● Required work
Output the data below exactly. Leave nothing out.

● Data to use
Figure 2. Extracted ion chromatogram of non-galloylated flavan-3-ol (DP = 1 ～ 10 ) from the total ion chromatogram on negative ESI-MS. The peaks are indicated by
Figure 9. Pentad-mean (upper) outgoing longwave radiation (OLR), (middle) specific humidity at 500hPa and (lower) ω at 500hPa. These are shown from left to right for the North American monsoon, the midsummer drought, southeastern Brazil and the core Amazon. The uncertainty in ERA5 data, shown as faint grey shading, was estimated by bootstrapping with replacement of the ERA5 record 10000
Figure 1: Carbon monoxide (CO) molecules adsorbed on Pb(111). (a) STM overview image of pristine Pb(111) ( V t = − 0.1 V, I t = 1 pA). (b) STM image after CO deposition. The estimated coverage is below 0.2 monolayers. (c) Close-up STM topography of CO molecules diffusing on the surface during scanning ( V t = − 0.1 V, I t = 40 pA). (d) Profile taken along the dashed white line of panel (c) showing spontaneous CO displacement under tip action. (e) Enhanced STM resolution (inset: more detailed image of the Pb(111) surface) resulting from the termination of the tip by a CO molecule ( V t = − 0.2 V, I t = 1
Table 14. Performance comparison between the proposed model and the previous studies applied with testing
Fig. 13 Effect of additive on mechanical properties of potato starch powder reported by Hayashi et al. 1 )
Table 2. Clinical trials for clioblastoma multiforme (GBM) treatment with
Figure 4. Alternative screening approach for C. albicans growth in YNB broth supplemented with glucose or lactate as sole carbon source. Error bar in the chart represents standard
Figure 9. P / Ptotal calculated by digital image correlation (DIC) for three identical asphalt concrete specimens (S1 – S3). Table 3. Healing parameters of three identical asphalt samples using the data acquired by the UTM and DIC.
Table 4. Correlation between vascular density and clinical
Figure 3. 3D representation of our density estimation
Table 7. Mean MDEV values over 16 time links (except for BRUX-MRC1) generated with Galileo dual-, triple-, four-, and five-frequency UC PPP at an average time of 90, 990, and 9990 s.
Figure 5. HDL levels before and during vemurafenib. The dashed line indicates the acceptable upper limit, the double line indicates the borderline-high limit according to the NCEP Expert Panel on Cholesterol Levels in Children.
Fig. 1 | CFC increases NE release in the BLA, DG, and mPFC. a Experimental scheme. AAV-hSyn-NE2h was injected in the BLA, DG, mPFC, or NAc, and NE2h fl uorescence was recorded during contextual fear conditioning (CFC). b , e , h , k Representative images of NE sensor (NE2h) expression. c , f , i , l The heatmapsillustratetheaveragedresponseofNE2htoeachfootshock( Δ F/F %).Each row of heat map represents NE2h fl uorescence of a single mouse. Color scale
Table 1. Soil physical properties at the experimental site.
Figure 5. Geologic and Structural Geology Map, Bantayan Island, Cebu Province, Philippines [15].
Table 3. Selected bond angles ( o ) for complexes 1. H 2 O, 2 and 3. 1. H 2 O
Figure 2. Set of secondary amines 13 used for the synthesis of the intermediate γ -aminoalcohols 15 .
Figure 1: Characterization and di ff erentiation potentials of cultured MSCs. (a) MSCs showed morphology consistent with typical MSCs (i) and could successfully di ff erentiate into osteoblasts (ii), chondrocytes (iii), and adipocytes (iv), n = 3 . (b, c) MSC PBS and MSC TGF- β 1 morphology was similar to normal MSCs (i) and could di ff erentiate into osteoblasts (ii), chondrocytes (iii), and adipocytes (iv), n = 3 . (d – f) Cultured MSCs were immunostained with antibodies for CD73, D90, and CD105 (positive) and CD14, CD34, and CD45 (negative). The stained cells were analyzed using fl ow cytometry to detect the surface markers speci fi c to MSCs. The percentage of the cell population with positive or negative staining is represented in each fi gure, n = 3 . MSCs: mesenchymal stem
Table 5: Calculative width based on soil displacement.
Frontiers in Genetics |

● Task solution
Figure 2. Extracted ion chromatogram of non-galloylated flavan-3-ol (DP = 1 ～ 10 ) from the total ion chromatogram on negative ESI-MS. The peaks are indicated by
Figure 9. Pentad-mean (upper) outgoing longwave radiation (OLR), (middle) specific humidity at 500hPa and (lower) ω at 500hPa. These are shown from left to right for the North American monsoon, the midsummer drought, southeastern Brazil and the core Amazon. The uncertainty in ERA5 data, shown as faint grey shading, was estimated by bootstrapping with replacement of the ERA5 record 10000
Figure 1: Carbon monoxide (CO) molecules adsorbed on Pb(111). (a) STM overview image of pristine Pb(111) ( V t = − 0.1 V, I t = 1 pA). (b) STM image after CO deposition. The estimated coverage is below 0.2 monolayers. (c) Close-up STM topography of CO molecules diffusing on the surface during scanning ( V t = − 0.1 V, I t = 40 pA). (d) Profile taken along the dashed white line of panel (c) showing spontaneous CO displacement under tip action. (e) Enhanced STM resolution (inset: more detailed image of the Pb(111) surface) resulting from the termination of the tip by a CO molecule ( V t = − 0.2 V, I t = 1
Table 14. Performance comparison between the proposed model and the previous studies applied with testing
Fig. 13 Effect of additive on mechanical properties of potato starch powder reported by Hayashi et al. 1 )
Table 2. Clinical trials for clioblastoma multiforme (GBM) treatment with
Figure 4. Alternative screening approach for C. albicans growth in YNB broth supplemented with glucose or lactate as sole carbon source. Error bar in the chart represents standard
Figure 9. P / Ptotal calculated by digital image correlation (DIC) for three identical asphalt concrete specimens (S1 – S3). Table 3. Healing parameters of three identical asphalt samples using the data acquired by the UTM and DIC.
Table 4. Correlation between vascular density and clinical
Figure 3. 3D representation of our density estimation
Table 7. Mean MDEV values over 16 time links (except for BRUX-MRC1) generated with Galileo dual-, triple-, four-, and five-frequency UC PPP at an average time of 90, 990, and 9990 s.
Figure 5. HDL levels before and during vemurafenib. The dashed line indicates the acceptable upper limit, the double line indicates the borderline-high limit according to the NCEP Expert Panel on Cholesterol Levels in Children.
Fig. 1 | CFC increases NE release in the BLA, DG, and mPFC. a Experimental scheme. AAV-hSyn-NE2h was injected in the BLA, DG, mPFC, or NAc, and NE2h fl uorescence was recorded during contextual fear conditioning (CFC). b , e , h , k Representative images of NE sensor (NE2h) expression. c , f , i , l The heatmapsillustratetheaveragedresponseofNE2htoeachfootshock( Δ F/F %).Each row of heat map represents NE2h fl uorescence of a single mouse. Color scale
Table 1. Soil physical properties at the experimental site.
Figure 5. Geologic and Structural Geology Map, Bantayan Island, Cebu Province, Philippines [15].
Table 3. Selected bond angles ( o ) for complexes 1. H 2 O, 2 and 3. 1. H 2 O
Figure 2. Set of secondary amines 13 used for the synthesis of the intermediate γ -aminoalcohols 15 .
Figure 1: Characterization and di ff erentiation potentials of cultured MSCs. (a) MSCs showed morphology consistent with typical MSCs (i) and could successfully di ff erentiate into osteoblasts (ii), chondrocytes (iii), and adipocytes (iv), n = 3 . (b, c) MSC PBS and MSC TGF- β 1 morphology was similar to normal MSCs (i) and could di ff erentiate into osteoblasts (ii), chondrocytes (iii), and adipocytes (iv), n = 3 . (d – f) Cultured MSCs were immunostained with antibodies for CD73, D90, and CD105 (positive) and CD14, CD34, and CD45 (negative). The stained cells were analyzed using fl ow cytometry to detect the surface markers speci fi c to MSCs. The percentage of the cell population with positive or negative staining is represented in each fi gure, n = 3 . MSCs: mesenchymal stem
Table 5: Calculative width based on soil displacement.
Frontiers in Genetics |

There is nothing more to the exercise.